# TO-DO ITEM:
From the first line of the records below, transcribe each line exactly up to and including the one with "X113284000Y-85344000D03*"; pictures stay out.

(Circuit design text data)
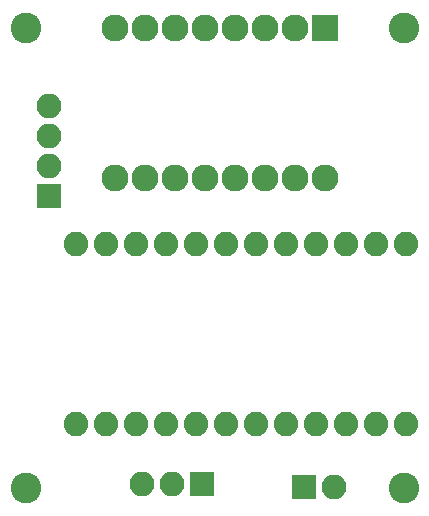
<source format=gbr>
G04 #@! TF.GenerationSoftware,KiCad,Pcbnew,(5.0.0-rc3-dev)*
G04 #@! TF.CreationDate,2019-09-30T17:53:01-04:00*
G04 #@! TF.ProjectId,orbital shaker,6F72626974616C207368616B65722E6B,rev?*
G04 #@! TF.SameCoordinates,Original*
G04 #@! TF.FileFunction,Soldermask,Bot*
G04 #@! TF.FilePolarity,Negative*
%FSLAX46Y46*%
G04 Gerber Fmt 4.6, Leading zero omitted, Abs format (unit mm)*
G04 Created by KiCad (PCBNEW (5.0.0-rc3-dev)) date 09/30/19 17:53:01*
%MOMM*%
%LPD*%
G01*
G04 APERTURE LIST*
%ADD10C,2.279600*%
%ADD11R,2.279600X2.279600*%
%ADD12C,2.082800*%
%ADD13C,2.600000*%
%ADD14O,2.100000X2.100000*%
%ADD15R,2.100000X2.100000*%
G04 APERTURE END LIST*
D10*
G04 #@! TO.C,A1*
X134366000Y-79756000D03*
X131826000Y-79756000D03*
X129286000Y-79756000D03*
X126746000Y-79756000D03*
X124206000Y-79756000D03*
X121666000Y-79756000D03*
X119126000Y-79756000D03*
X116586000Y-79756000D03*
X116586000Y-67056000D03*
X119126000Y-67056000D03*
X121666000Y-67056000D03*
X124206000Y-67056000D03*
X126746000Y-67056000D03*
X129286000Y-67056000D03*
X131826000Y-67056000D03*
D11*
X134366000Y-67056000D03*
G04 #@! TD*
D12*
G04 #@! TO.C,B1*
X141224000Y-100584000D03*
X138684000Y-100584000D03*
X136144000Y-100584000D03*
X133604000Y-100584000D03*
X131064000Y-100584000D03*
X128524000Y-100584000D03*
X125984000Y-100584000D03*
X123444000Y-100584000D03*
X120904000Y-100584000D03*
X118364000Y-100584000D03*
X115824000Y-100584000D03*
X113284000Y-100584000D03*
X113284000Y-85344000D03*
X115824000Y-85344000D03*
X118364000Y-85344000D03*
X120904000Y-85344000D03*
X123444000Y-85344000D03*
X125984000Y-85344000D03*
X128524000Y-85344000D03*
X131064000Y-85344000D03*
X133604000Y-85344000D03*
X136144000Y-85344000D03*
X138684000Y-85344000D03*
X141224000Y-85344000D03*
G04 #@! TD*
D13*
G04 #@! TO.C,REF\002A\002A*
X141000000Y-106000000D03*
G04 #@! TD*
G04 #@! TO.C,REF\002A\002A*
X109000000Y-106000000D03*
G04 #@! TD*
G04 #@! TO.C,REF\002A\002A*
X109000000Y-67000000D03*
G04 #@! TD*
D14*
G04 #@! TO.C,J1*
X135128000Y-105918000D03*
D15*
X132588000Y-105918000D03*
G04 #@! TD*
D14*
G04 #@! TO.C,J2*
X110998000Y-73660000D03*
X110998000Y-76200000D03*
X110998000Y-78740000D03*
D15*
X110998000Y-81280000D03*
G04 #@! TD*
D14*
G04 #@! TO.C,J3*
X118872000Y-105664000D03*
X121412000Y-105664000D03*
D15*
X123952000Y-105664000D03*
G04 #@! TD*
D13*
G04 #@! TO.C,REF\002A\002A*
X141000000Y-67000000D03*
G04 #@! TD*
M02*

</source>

# ANSWER BOX:
<source format=gbr>
G04 #@! TF.GenerationSoftware,KiCad,Pcbnew,(5.0.0-rc3-dev)*
G04 #@! TF.CreationDate,2019-09-30T17:53:01-04:00*
G04 #@! TF.ProjectId,orbital shaker,6F72626974616C207368616B65722E6B,rev?*
G04 #@! TF.SameCoordinates,Original*
G04 #@! TF.FileFunction,Soldermask,Bot*
G04 #@! TF.FilePolarity,Negative*
%FSLAX46Y46*%
G04 Gerber Fmt 4.6, Leading zero omitted, Abs format (unit mm)*
G04 Created by KiCad (PCBNEW (5.0.0-rc3-dev)) date 09/30/19 17:53:01*
%MOMM*%
%LPD*%
G01*
G04 APERTURE LIST*
%ADD10C,2.279600*%
%ADD11R,2.279600X2.279600*%
%ADD12C,2.082800*%
%ADD13C,2.600000*%
%ADD14O,2.100000X2.100000*%
%ADD15R,2.100000X2.100000*%
G04 APERTURE END LIST*
D10*
G04 #@! TO.C,A1*
X134366000Y-79756000D03*
X131826000Y-79756000D03*
X129286000Y-79756000D03*
X126746000Y-79756000D03*
X124206000Y-79756000D03*
X121666000Y-79756000D03*
X119126000Y-79756000D03*
X116586000Y-79756000D03*
X116586000Y-67056000D03*
X119126000Y-67056000D03*
X121666000Y-67056000D03*
X124206000Y-67056000D03*
X126746000Y-67056000D03*
X129286000Y-67056000D03*
X131826000Y-67056000D03*
D11*
X134366000Y-67056000D03*
G04 #@! TD*
D12*
G04 #@! TO.C,B1*
X141224000Y-100584000D03*
X138684000Y-100584000D03*
X136144000Y-100584000D03*
X133604000Y-100584000D03*
X131064000Y-100584000D03*
X128524000Y-100584000D03*
X125984000Y-100584000D03*
X123444000Y-100584000D03*
X120904000Y-100584000D03*
X118364000Y-100584000D03*
X115824000Y-100584000D03*
X113284000Y-100584000D03*
X113284000Y-85344000D03*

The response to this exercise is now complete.